# PROBLEM TO SOLVE:
Beneath this instruction is a listing. Transcribe from it only the stretch from the line with "(at 106.27125 91.44))" through the line with "(start 90.7625 67.2)", both end lines included, exactly as written.

++++++

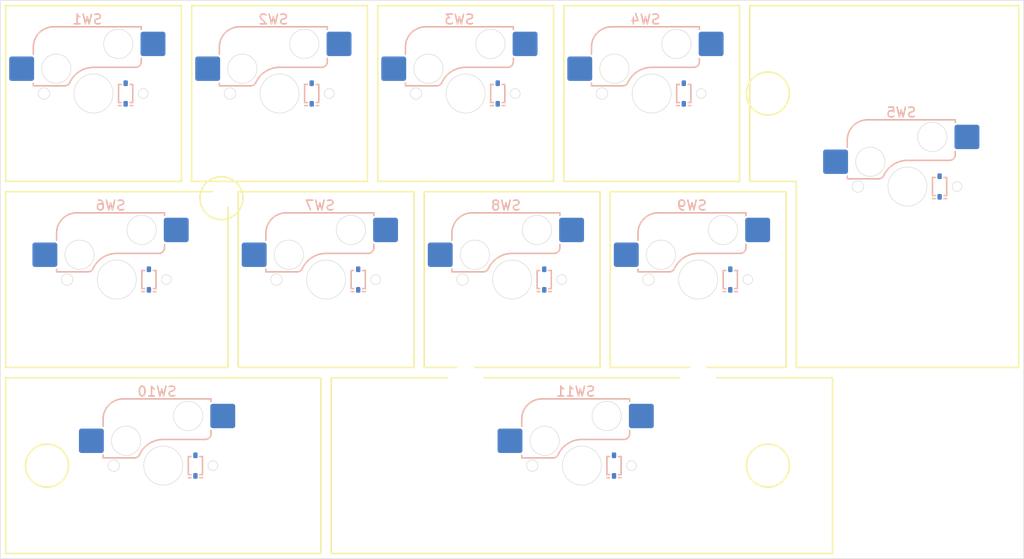
<source format=kicad_pcb>
(kicad_pcb
	(version 20241229)
	(generator "pcbnew")
	(generator_version "9.0")
	(general
		(thickness 1.6)
		(legacy_teardrops no)
	)
	(paper "A4")
	(layers
		(0 "F.Cu" signal)
		(2 "B.Cu" signal)
		(9 "F.Adhes" user "F.Adhesive")
		(11 "B.Adhes" user "B.Adhesive")
		(13 "F.Paste" user)
		(15 "B.Paste" user)
		(5 "F.SilkS" user "F.Silkscreen")
		(7 "B.SilkS" user "B.Silkscreen")
		(1 "F.Mask" user)
		(3 "B.Mask" user)
		(17 "Dwgs.User" user "User.Drawings")
		(19 "Cmts.User" user "User.Comments")
		(21 "Eco1.User" user "User.Eco1")
		(23 "Eco2.User" user "User.Eco2")
		(25 "Edge.Cuts" user)
		(27 "Margin" user)
		(31 "F.CrtYd" user "F.Courtyard")
		(29 "B.CrtYd" user "B.Courtyard")
		(35 "F.Fab" user)
		(33 "B.Fab" user)
		(39 "User.1" user)
		(41 "User.2" user)
		(43 "User.3" user)
		(45 "User.4" user)
	)
	(setup
		(pad_to_mask_clearance 0)
		(allow_soldermask_bridges_in_footprints no)
		(tenting front back)
		(pcbplotparams
			(layerselection 0x00000000_00000000_55555555_5755f5ff)
			(plot_on_all_layers_selection 0x00000000_00000000_00000000_00000000)
			(disableapertmacros no)
			(usegerberextensions no)
			(usegerberattributes yes)
			(usegerberadvancedattributes yes)
			(creategerberjobfile yes)
			(dashed_line_dash_ratio 12.000000)
			(dashed_line_gap_ratio 3.000000)
			(svgprecision 4)
			(plotframeref no)
			(mode 1)
			(useauxorigin no)
			(hpglpennumber 1)
			(hpglpenspeed 20)
			(hpglpendiameter 15.000000)
			(pdf_front_fp_property_popups yes)
			(pdf_back_fp_property_popups yes)
			(pdf_metadata yes)
			(pdf_single_document no)
			(dxfpolygonmode yes)
			(dxfimperialunits yes)
			(dxfusepcbnewfont yes)
			(psnegative no)
			(psa4output no)
			(plot_black_and_white yes)
			(sketchpadsonfab no)
			(plotpadnumbers no)
			(hidednponfab no)
			(sketchdnponfab yes)
			(crossoutdnponfab yes)
			(subtractmaskfromsilk no)
			(outputformat 1)
			(mirror no)
			(drillshape 1)
			(scaleselection 1)
			(outputdirectory "")
		)
	)
	(net 0 "")
	(net 1 "unconnected-(D1-K-Pad1)")
	(net 2 "Net-(D1-A)")
	(net 3 "unconnected-(SW1-Pad1)")
	(net 4 "Net-(D2-A)")
	(net 5 "unconnected-(D2-K-Pad1)")
	(net 6 "Net-(D3-A)")
	(net 7 "unconnected-(D3-K-Pad1)")
	(net 8 "unconnected-(D4-K-Pad1)")
	(net 9 "Net-(D4-A)")
	(net 10 "Net-(D5-A)")
	(net 11 "unconnected-(D5-K-Pad1)")
	(net 12 "Net-(D6-A)")
	(net 13 "unconnected-(D6-K-Pad1)")
	(net 14 "unconnected-(D7-K-Pad1)")
	(net 15 "Net-(D7-A)")
	(net 16 "Net-(D8-A)")
	(net 17 "unconnected-(D8-K-Pad1)")
	(net 18 "Net-(D9-A)")
	(net 19 "unconnected-(D9-K-Pad1)")
	(net 20 "unconnected-(D10-K-Pad1)")
	(net 21 "Net-(D10-A)")
	(net 22 "Net-(D11-A)")
	(net 23 "unconnected-(D11-K-Pad1)")
	(net 24 "unconnected-(SW2-Pad1)")
	(net 25 "unconnected-(SW3-Pad1)")
	(net 26 "unconnected-(SW4-Pad1)")
	(net 27 "unconnected-(SW5-Pad1)")
	(net 28 "unconnected-(SW6-Pad1)")
	(net 29 "unconnected-(SW7-Pad1)")
	(net 30 "unconnected-(SW8-Pad1)")
	(net 31 "unconnected-(SW9-Pad1)")
	(net 32 "unconnected-(SW10-Pad1)")
	(net 33 "unconnected-(SW11-Pad1)")
	(footprint "Library:MX_Switch_Stabilizer_2u" (layer "F.Cu") (at 106.90625 95.25 180))
	(footprint "MountingHole:MountingHole_2.2mm_M2" (layer "F.Cu") (at 125.95625 57.15))
	(footprint "MountingHole:MountingHole_2.2mm_M2" (layer "F.Cu") (at 69.996875 67.865625))
	(footprint "MountingHole:MountingHole_2.2mm_M2" (layer "F.Cu") (at 52.1375 95.25))
	(footprint "Library:MX_Switch_Stabilizer_2u" (layer "F.Cu") (at 140.24375 66.675 -90))
	(footprint "MountingHole:MountingHole_2.2mm_M2" (layer "F.Cu") (at 125.95625 95.25))
	(footprint "Library:SOD323" (layer "B.Cu") (at 122.1025 76.2 90))
	(footprint "Library:CPG151101S11-16" (layer "B.Cu") (at 94.365 53.34))
	(footprint "Library:CPG151101S11-16" (layer "B.Cu") (at 56.265 53.34))
	(footprint "Library:SOD323" (layer "B.Cu") (at 84.0025 76.2 90))
	(footprint "Library:CPG151101S11-16" (layer "B.Cu") (at 58.64625 72.39))
	(footprint "Library:CPG151101S11-16" (layer "B.Cu") (at 80.0775 72.39))
	(footprint "Library:CPG151101S11-16" (layer "B.Cu") (at 63.40875 91.44))
	(footprint "Library:CPG151101S11-16" (layer "B.Cu") (at 75.315 53.34))
	(footprint "Library:CPG151101S11-16" (layer "B.Cu") (at 106.27125 91.44))
	(footprint "Library:CPG151101S11-16" (layer "B.Cu") (at 113.415 53.34))
	(footprint "Library:SOD323" (layer "B.Cu") (at 62.57125 76.2 90))
	(footprint "Library:SOD323" (layer "B.Cu") (at 143.53375 66.675 90))
	(footprint "Library:CPG151101S11-16" (layer "B.Cu") (at 139.60875 62.865))
	(footprint "Library:SOD323" (layer "B.Cu") (at 60.19 57.15 90))
	(footprint "Library:SOD323" (layer "B.Cu") (at 67.33375 95.25 90))
	(footprint "Library:SOD323" (layer "B.Cu") (at 117.34 57.15 90))
	(footprint "Library:SOD323" (layer "B.Cu") (at 110.19625 95.25 90))
	(footprint "Library:SOD323" (layer "B.Cu") (at 103.0525 76.2 90))
	(footprint "Library:SOD323" (layer "B.Cu") (at 79.24 57.15 90))
	(footprint "Library:CPG151101S11-16" (layer "B.Cu") (at 118.1775 72.39))
	(footprint "Library:SOD323" (layer "B.Cu") (at 98.29 57.15 90))
	(footprint "Library:CPG151101S11-16" (layer "B.Cu") (at 99.1275 72.39))
	(gr_rect
		(start 90.7625 67.2)
		(end 108.7625 85.2)
		(stroke
			(width 0.153)
			(type solid)
		)
		(fill no)
		(layer "F.SilkS")
		(uuid "08381993-9634-478f-ad41-ad7d532d00ef")
	)
	(gr_line
		(start 151.625 85.2)
		(end 128.8625 85.2)
		(stroke
			(width 0.153)
			(type solid)
		)
		(layer "F.SilkS")
		(uuid "3389aeb1-de3a-4adf-80d7-4e2c58335d66")
	)
	(gr_line
		(start 124.1 48.15)
		(end 124.1 66.15)
		(stroke
			(width 0.153)
			(type solid)
		)
		(layer "F.SilkS")
		(uuid "4520b42f-1294-4f4a-b460-de1bcafbdff8")
	)
	(gr_circle
		(center 52.1375 95.25)
		(end 54.3375 95.25)
		(stroke
			(width 0.153)
			(type solid)
		)
		(fill no)
		(layer "F.SilkS")
		(uuid "505fcad7-4116-476f-b1ae-39b5bed46e32")
	)
	(gr_rect
		(start 47.9 67.2)
		(end 70.6625 85.2)
		(stroke
			(width 0.153)
			(type solid)
		)
		(fill no)
		(layer "F.SilkS")
		(uuid "5d336116-333e-48f5-8c52-6af3c90ad8d7")
	)
	(gr_circle
		(center 125.95625 57.15)
		(end 128.15625 57.15)
		(stroke
			(width 0.153)
			(type solid)
		)
		(fill no)
		(layer "F.SilkS")
		(uuid "6d52213e-250d-4572-8d6f-17ead236ad3e")
	)
	(gr_rect
		(start 81.2375 86.25)
		(end 132.575 104.25)
		(stroke
			(width 0.153)
			(type solid)
		)
		(fill no)
		(layer "F.SilkS")
		(uuid "6dc36c39-f032-4829-b65c-4d80d2435e9b")
	)
	(gr_rect
		(start 47.9 86.25)
		(end 80.1875 104.25)
		(stroke
			(width 0.153)
			(type solid)
		)
		(fill no)
		(layer "F.SilkS")
		(uuid "7c649ba6-245a-4f7a-b539-451db60ef47f")
	)
	(gr_line
		(start 151.625 48.15)
		(end 151.625 85.2)
		(stroke
			(width 0.153)
			(type solid)
		)
		(layer "F.SilkS")
		(uuid "82511038-fe93-4435-8cff-46eaae2d0ad8")
	)
	(gr_rect
		(start 71.7125 67.2)
		(end 89.7125 85.2)
		(stroke
			(width 0.153)
			(type solid)
		)
		(fill no)
		(layer "F.SilkS")
		(uuid "83920044-879d-40b3-a676-ad7264200bff")
	)
	(gr_circle
		(center 125.95625 95.25)
		(end 128.15625 95.25)
		(stroke
			(width 0.153)
			(type solid)
		)
		(fill no)
		(layer "F.SilkS")
		(uuid "8c59a868-dfcb-4f36-b602-b88dd47040bd")
	)
	(gr_line
		(start 124.1 66.15)
		(end 128.8625 66.15)
		(stroke
			(width 0.153)
			(type solid)
		)
		(layer "F.SilkS")
		(uuid "9745b31b-019f-4ace-8dcd-9b1942fc58e5")
	)
	(gr_rect
		(start 109.8125 67.2)
		(end 127.8125 85.2)
		(stroke
			(width 0.153)
			(type solid)
		)
		(fill no)
		(layer "F.SilkS")
		(uuid "a34cba74-b03c-42a6-a4ad-851f1cd43d30")
	)
	(gr_rect
		(start 66.95 48.15)
		(end 84.95 66.15)
		(stroke
			(width 0.153)
			(type solid)
		)
		(fill no)
		(layer "F.SilkS")
		(
... [4118 chars truncated]
</source>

++++++

# RESULT FOR THIS TASK:
	(footprint "Library:CPG151101S11-16" (layer "B.Cu") (at 106.27125 91.44))
	(footprint "Library:CPG151101S11-16" (layer "B.Cu") (at 113.415 53.34))
	(footprint "Library:SOD323" (layer "B.Cu") (at 62.57125 76.2 90))
	(footprint "Library:SOD323" (layer "B.Cu") (at 143.53375 66.675 90))
	(footprint "Library:CPG151101S11-16" (layer "B.Cu") (at 139.60875 62.865))
	(footprint "Library:SOD323" (layer "B.Cu") (at 60.19 57.15 90))
	(footprint "Library:SOD323" (layer "B.Cu") (at 67.33375 95.25 90))
	(footprint "Library:SOD323" (layer "B.Cu") (at 117.34 57.15 90))
	(footprint "Library:SOD323" (layer "B.Cu") (at 110.19625 95.25 90))
	(footprint "Library:SOD323" (layer "B.Cu") (at 103.0525 76.2 90))
	(footprint "Library:SOD323" (layer "B.Cu") (at 79.24 57.15 90))
	(footprint "Library:CPG151101S11-16" (layer "B.Cu") (at 118.1775 72.39))
	(footprint "Library:SOD323" (layer "B.Cu") (at 98.29 57.15 90))
	(footprint "Library:CPG151101S11-16" (layer "B.Cu") (at 99.1275 72.39))
	(gr_rect
		(start 90.7625 67.2)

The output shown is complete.